WHAT THE TASK ASKS: Where a line below holds the string "Funko", copy that line.

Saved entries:
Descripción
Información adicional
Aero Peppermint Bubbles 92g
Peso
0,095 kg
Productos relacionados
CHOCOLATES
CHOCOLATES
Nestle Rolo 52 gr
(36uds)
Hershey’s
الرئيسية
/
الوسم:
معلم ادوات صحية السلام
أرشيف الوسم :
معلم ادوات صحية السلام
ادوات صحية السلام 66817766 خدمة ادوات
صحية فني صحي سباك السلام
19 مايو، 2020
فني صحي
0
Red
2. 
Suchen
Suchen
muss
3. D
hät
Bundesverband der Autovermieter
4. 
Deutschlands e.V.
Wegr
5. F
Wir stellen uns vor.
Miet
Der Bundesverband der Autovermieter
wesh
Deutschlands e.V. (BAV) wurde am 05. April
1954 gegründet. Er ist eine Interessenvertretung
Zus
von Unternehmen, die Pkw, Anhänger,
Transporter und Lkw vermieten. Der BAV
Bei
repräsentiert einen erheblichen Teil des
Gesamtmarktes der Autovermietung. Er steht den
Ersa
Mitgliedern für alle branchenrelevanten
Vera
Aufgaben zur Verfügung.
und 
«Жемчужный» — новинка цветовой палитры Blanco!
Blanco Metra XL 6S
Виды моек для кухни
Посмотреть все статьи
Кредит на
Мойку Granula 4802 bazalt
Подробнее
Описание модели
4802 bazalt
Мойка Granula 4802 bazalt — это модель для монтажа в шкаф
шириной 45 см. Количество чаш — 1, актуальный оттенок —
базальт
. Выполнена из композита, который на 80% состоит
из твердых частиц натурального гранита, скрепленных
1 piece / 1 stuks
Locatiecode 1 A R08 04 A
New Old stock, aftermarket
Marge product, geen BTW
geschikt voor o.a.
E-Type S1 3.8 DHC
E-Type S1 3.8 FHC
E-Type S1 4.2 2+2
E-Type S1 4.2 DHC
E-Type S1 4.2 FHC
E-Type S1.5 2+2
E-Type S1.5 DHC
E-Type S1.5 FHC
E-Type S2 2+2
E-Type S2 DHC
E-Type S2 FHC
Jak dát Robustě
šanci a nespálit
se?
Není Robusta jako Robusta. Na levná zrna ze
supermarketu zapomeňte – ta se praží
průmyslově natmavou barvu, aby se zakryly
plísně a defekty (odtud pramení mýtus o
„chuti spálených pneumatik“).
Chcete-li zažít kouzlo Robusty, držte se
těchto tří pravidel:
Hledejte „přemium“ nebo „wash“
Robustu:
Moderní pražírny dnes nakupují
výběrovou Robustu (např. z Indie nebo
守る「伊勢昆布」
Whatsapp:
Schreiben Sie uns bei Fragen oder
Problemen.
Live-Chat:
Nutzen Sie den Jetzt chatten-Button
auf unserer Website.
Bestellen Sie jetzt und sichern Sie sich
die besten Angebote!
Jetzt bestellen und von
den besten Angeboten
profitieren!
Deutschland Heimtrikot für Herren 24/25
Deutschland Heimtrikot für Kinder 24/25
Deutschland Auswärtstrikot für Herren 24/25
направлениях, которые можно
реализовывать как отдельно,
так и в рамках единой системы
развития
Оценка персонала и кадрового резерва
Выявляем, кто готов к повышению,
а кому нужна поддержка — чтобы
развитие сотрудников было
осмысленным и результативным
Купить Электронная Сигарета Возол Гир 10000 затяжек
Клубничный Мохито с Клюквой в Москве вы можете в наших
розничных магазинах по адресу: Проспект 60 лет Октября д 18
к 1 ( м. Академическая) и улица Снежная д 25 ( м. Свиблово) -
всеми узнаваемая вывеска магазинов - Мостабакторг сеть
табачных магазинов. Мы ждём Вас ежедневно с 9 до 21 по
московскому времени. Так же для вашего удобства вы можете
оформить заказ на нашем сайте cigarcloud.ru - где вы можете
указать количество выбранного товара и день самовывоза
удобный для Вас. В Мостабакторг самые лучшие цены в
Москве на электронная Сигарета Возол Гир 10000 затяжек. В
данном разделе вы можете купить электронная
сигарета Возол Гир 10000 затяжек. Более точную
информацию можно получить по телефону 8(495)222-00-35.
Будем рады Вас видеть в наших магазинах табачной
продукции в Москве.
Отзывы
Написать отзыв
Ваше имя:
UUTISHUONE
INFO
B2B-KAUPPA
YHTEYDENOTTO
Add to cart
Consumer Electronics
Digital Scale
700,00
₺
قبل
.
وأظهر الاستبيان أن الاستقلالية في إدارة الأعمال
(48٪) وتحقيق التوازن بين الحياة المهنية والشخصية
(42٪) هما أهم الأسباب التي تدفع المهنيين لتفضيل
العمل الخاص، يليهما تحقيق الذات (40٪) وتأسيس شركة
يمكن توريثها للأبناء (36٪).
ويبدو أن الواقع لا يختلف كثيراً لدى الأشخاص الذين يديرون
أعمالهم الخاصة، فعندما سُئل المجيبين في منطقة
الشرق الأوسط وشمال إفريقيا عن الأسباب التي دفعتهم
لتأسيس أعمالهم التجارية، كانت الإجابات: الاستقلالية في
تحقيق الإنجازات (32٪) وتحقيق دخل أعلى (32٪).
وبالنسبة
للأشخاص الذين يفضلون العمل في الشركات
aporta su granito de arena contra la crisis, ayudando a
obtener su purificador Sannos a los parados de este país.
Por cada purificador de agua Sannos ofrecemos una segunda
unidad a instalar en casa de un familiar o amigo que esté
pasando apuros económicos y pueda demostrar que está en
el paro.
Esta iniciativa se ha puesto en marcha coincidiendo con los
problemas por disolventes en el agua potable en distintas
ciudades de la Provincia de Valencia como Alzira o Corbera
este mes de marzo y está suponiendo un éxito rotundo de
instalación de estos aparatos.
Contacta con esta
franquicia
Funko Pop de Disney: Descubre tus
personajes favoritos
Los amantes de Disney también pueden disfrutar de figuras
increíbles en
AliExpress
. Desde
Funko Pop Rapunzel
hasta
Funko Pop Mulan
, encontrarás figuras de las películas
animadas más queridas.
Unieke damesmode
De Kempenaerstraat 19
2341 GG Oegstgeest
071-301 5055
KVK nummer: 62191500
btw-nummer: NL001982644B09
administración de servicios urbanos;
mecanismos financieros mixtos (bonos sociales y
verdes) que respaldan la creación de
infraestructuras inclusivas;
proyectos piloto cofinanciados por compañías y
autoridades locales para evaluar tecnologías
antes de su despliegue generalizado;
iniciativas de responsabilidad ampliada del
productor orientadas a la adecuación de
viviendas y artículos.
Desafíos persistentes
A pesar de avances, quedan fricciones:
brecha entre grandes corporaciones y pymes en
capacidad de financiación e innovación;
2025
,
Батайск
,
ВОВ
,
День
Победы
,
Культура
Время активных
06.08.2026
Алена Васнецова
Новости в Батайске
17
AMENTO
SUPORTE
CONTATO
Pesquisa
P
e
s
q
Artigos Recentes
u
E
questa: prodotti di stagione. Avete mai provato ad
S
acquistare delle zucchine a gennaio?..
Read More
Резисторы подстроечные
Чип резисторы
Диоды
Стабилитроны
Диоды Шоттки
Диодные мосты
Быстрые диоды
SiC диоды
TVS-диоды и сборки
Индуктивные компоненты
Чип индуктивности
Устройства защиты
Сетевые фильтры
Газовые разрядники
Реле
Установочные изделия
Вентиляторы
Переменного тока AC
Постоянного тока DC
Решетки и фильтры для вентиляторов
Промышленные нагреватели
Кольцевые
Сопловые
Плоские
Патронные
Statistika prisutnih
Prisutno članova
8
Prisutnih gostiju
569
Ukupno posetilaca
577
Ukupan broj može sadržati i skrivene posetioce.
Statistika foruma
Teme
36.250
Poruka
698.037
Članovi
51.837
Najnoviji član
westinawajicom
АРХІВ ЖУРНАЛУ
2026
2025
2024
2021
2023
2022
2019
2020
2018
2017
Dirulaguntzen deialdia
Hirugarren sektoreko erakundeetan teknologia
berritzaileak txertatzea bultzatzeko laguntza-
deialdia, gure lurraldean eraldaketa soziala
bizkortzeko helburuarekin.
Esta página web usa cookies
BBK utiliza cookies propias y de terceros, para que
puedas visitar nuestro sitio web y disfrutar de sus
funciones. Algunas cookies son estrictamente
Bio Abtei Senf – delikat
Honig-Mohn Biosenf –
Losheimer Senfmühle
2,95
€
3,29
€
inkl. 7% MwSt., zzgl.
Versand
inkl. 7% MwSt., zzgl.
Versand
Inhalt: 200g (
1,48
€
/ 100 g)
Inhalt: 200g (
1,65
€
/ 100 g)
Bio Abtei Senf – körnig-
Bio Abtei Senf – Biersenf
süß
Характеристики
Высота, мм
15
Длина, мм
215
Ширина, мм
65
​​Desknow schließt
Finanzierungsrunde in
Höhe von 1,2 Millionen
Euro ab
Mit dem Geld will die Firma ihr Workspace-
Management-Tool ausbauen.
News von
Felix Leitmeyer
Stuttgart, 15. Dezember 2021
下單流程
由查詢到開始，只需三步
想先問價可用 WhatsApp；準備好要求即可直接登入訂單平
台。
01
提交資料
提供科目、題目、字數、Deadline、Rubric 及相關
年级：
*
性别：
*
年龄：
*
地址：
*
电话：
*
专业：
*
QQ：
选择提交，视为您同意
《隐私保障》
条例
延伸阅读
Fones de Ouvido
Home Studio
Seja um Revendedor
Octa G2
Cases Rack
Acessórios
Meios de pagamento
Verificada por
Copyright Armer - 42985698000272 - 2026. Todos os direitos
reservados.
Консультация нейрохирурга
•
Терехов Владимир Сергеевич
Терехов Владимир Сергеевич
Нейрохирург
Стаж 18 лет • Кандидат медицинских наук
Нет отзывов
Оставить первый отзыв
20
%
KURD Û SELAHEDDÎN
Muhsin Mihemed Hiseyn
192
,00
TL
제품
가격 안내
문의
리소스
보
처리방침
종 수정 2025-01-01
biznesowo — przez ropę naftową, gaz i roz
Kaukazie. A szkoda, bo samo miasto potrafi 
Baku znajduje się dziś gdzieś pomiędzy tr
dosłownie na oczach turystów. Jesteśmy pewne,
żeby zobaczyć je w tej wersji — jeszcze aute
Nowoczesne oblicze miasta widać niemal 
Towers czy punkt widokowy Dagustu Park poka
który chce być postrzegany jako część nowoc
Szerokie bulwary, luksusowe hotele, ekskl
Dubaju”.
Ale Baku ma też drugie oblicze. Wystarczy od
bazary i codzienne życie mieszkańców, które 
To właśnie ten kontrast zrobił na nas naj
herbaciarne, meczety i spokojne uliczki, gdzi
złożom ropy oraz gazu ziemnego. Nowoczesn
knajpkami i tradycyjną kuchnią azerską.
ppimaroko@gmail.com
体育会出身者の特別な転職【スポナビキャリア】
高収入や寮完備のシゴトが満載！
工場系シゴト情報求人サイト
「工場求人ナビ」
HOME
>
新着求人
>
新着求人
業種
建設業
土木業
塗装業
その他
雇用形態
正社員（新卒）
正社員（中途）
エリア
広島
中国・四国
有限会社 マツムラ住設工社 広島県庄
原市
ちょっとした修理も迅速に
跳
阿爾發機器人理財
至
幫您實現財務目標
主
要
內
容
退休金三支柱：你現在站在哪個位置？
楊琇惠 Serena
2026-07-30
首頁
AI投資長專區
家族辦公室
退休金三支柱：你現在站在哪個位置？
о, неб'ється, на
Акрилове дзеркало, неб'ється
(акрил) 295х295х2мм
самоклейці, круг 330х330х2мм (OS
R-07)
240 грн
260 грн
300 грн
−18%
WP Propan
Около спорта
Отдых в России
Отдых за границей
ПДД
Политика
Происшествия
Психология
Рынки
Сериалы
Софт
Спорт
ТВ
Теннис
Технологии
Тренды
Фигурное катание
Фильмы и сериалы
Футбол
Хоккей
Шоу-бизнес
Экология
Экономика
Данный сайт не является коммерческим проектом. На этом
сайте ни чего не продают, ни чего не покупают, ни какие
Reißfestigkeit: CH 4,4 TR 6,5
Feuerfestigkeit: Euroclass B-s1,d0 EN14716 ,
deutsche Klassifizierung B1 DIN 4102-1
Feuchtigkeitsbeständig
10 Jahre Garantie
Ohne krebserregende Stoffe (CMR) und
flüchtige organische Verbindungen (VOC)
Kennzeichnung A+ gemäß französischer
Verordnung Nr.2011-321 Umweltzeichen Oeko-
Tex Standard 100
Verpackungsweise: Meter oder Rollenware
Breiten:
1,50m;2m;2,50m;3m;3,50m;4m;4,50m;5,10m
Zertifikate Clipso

SOLUTION FOR THIS PROBLEM:
Funko Pop de Disney: Descubre tus
Funko Pop Rapunzel
Funko Pop Mulan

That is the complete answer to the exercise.